14. Иоанн же, точно он присягнул в верности зелотам, а не их противникам, пришел к первым, стал среди них и произнес: "Уже не один раз я из-за вас подвергал себя опасностям, но не оставлял вас в неизвестности на счет того, что задумывала против вас партия Анана; ныне же я могу погибнуть вместе с вами, если сам Бог не придет вам на помощь. Анан не хочет выжидать больше: уговорив народ, он отправил послов к Веспасиану с просьбой прийти как можно скорее и захватить город в свои руки. На следующий день была объявлена жертва очищения для того, чтобы под предлогом богослужения или силой вторгнуться и вступить в битву с вами.

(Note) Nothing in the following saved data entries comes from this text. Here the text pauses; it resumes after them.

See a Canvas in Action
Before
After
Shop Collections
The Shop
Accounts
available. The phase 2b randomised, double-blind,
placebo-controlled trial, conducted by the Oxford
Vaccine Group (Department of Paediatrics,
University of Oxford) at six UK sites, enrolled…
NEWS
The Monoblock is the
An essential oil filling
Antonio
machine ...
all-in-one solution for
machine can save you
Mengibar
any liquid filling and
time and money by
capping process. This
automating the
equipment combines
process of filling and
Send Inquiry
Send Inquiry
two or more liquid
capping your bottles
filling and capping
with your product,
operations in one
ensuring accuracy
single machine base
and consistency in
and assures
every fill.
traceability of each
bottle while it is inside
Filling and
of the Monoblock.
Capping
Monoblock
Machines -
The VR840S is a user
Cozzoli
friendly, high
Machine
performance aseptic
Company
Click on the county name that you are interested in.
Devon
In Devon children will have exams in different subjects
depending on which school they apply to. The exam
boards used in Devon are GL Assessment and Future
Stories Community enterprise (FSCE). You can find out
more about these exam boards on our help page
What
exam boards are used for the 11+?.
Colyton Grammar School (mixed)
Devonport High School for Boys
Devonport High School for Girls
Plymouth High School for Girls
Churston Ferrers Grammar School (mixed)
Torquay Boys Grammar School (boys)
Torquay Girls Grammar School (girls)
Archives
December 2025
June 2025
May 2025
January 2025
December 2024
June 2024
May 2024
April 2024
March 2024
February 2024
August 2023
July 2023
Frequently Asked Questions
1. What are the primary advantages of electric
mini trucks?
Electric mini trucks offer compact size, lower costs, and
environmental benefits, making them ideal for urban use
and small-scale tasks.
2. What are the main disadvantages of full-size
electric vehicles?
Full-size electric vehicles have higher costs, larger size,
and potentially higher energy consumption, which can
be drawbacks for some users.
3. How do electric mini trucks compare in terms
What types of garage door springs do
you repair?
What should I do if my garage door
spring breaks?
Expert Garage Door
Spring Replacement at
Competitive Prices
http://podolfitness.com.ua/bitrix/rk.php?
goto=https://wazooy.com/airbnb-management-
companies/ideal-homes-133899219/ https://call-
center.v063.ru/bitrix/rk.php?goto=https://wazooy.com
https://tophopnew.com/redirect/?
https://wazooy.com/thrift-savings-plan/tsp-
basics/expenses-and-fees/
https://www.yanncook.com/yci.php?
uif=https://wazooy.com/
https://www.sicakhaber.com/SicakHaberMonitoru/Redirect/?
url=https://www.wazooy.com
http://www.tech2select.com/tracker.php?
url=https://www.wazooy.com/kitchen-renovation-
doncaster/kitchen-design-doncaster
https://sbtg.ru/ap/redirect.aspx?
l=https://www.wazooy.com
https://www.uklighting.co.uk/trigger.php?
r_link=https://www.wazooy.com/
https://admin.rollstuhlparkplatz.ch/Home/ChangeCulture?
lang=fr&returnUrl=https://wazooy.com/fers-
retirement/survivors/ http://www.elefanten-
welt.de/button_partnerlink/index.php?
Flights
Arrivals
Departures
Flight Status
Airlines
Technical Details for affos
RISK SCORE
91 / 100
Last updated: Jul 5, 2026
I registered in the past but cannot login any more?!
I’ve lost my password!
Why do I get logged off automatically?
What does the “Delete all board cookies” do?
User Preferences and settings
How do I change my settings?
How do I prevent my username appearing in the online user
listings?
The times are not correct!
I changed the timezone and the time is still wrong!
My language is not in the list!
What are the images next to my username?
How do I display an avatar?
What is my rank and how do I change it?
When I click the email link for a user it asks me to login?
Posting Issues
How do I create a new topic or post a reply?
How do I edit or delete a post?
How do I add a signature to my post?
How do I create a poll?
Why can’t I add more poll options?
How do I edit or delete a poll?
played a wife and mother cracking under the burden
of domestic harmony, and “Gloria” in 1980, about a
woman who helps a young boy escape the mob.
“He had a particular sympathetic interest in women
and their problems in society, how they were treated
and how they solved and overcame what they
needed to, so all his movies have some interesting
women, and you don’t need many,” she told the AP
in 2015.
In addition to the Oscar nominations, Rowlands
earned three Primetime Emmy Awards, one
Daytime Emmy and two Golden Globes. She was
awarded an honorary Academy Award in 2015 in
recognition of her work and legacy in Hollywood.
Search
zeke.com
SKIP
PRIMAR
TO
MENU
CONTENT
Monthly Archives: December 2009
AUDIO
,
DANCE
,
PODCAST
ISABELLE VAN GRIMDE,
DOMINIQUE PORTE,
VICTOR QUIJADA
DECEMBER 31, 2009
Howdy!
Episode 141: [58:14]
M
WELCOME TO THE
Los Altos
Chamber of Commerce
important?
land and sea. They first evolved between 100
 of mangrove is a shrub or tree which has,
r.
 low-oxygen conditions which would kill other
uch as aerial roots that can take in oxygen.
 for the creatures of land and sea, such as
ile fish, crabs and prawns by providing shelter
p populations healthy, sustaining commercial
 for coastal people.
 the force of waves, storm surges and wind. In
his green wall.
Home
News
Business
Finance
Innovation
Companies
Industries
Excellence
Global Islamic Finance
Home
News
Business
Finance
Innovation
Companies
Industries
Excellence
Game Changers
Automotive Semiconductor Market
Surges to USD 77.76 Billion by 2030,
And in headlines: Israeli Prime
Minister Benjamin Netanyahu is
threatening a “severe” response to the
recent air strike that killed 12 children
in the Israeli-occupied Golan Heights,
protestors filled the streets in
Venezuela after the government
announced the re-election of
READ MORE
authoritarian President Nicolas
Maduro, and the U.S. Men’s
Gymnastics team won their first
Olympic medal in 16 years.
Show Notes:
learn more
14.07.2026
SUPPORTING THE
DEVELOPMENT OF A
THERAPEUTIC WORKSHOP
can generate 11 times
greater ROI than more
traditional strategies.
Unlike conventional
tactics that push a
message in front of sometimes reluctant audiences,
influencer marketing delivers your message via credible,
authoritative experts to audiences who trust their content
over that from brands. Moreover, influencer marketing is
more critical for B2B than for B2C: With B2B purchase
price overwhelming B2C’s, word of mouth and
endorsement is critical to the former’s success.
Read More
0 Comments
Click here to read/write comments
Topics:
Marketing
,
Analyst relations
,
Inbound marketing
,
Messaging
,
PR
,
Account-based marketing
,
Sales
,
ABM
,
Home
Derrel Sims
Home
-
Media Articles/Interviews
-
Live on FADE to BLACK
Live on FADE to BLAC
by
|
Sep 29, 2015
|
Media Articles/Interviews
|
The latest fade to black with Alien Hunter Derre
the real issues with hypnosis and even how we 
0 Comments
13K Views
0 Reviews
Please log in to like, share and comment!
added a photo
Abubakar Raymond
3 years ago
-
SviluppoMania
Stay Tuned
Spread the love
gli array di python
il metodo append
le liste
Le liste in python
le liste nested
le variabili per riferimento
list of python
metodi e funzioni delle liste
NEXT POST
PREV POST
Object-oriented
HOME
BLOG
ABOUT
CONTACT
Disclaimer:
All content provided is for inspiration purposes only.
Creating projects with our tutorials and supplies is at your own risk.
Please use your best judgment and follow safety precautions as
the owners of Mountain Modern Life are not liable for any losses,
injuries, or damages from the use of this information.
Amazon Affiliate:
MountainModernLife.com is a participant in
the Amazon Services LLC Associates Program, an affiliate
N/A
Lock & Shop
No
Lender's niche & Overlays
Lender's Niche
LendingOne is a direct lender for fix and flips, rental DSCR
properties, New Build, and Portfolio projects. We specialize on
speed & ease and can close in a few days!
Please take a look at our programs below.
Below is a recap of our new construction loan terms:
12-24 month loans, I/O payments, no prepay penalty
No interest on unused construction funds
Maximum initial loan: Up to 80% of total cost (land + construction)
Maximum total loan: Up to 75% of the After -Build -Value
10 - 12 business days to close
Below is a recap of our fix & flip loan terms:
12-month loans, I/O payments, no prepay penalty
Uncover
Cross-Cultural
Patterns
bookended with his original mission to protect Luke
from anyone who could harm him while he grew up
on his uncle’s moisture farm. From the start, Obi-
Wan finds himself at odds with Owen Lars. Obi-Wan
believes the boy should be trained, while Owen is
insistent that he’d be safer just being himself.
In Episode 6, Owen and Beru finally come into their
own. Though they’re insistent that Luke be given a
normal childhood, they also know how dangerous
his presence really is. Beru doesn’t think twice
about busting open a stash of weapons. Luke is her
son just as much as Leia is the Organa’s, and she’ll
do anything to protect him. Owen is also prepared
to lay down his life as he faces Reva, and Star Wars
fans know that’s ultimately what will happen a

А потому я не думаю, чтобы вы долго еще могли выдержать осаду или противостоять столь превосходным силам". К этому он прибавил еще: "Богу угодно было, чтобы я прислан был в качестве посредника для мирных переговоров; но эти переговоры Анан затеял только для того, чтобы напасть на вас врасплох. Вы должны поэтому для спасения своей жизни или просить пощады у осаждающих, или искать себе помощи извне. Те же, которые в случае поражения надеются еще на милость, те, вероятно, забыли о своих собственных грешках, или, быть может, они воображают, что за раскаянием виновных непременно должно последовать прощение потерпевших. Но часто преступники при всем своем раскаянии остаются презренными, и жажда мщения оскорбленных, как только они получают власть в свои руки, делается еще сильнее. Во всяком случае, им всегда будут угрожать друзья и родственники убитых, точно так же и масса народа, которая сильно ожесточена против нарушения законов и ниспровержения легального порядка. Если бы даже одна часть и была склонна к прощению, то она исчезла бы в массе жаждущих мщения".